I don't know if they'd put it like this, but IMO solving/understanding superposition is an important part of being able to really grapple with circuits in language models, and this is why it's a focus of the Anthropic interp team

At least based on my convos with them, the Anthropic team does seem like a clear example of this, at least insofar as you think understanding circuits in real models with more than one MLP layer in them is important for interp -- superposition just stops you from using the standard features as directions approach almost entirely!

I'm hopeful that Redwood (where I work) moves toward having a clear and well argued plan or directly useful techniques (perhaps building up from more toy problems).

ARC started less than a year ago

FWIW, I woudn't describe ARC's work as interpretability. My best understanding is that they aren't directly targeting better human understanding of how AIs work (though this may happen indirectly). (I'm pretty confident in this, but maybe someone from ARC will correct me : ) )

Edit: it seems like you define interpretability very broadly, to the point where I'm a bit confused about what is or isn't interpretability work. This comment should be interpreted to refer to interpretability as 'someone (humans or AIs) getting a better understanding how an AI works (often with a mechanistic connotation)'

Thanks! I discuss in the second post of the sequence why I lump ARC's work in with human-centered interpretability. 

If we want to reduce near and long term risks from AI, we should care a lot about interpretability tools. This is a very uncontroversial claim to make inside the AI safety community. Almost every agenda for safe advanced AI incorporates interpretability in some way. The key value of interpretability tools is that they aid in human oversight by enabling open-ended evaluation.

Hmm, I actually don't think this is uncontroversial if by 'interpretability' you mean mechanistic interpretability. I think there's a pretty plausible argument that doing anything other than running your AI (and training it) will end up being irrelevant. And this argument could extend to thinking that the expected value of working on (mechanistic) interpretability is considerably lower than other domains.

If by interpretability, you mean 'understand what the AI is doing via any means', then it seem very likely to be useful and widely used (see here for instance, but the idea of trying to understand what the model is doing by interacting with it is very basic). I'm not currently sure what research should be done in this domain, but there are evals projects iterating on this sort of work.

Oh, it seems like you're reluctant to define interpretability, but if anything into using a very broad definition. Fair enough, I certainly agree that "methods by which something novel about a system can be better predicted or described" are important.

How do you anticipate and strategize around dual-use concerns, particularly for basic / blue-sky interpretability-enablong research?

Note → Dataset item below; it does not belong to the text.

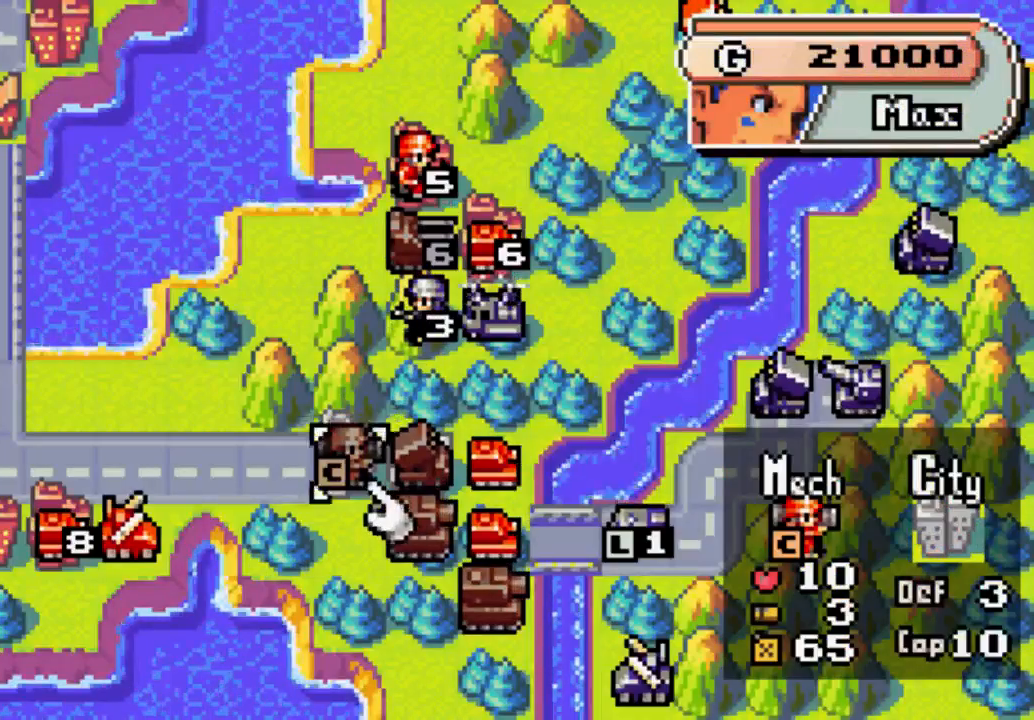
{"buttons": [], "left_stick": "center", "right_stick": "center", "events": [[100, "DPAD_RIGHT", "down"], [133, "DPAD_RIGHT", "up"], [267, "DPAD_RIGHT", "down"], [333, "DPAD_RIGHT", "up"]]}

I think that my personal thoughts on capabilities externalities are reflected well in this post

I'd also note that this concern isn't very unique to interpretability work but applies to alignment work in general. And in comparison to other alignment techniques, I think that the downside risks of interpretability tools are most likely lower than those of stuff like RLHF. Most theories of change for interpretability helping with AI safety involve engineering work at some point in time, so I would expect that most interpretability researchers have similar attitudes to this on dual use concerns. 

In general, a tool being engineering-relevant does not imply that it will be competitive for setting a new SOTA on something risky. So when I will talk about engineering relevance in this sequence, I don't have big advancements in mind so much as stuff like fairly simple debugging work. 

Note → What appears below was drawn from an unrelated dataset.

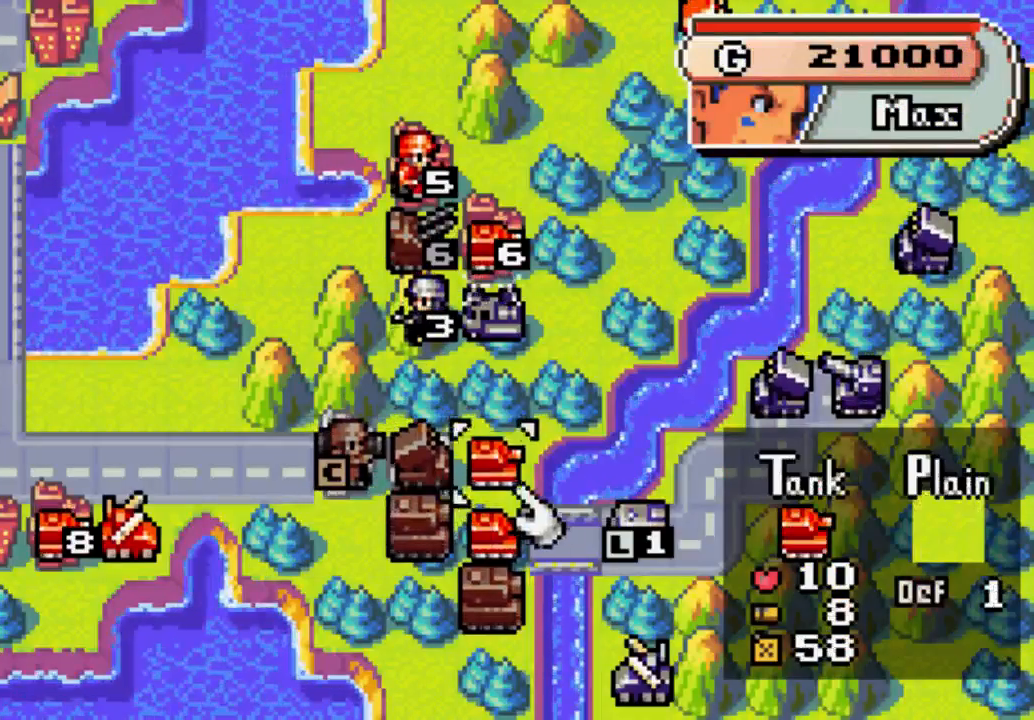
{"buttons": [], "left_stick": "center", "right_stick": "center", "events": []}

In general, a tool being engineering-relevant does not imply that it will be competitive for setting a new SOTA on something risky. So when I will talk about engineering relevance in this sequence, I don't have big advancements in mind so much as stuff like fairly simple debugging work. 

Fwiw this does not seem to be in the Dan Hendrycks post you linked!

Correct. I intended the 3 paragraphs in that comment to be separate thoughts. Sorry.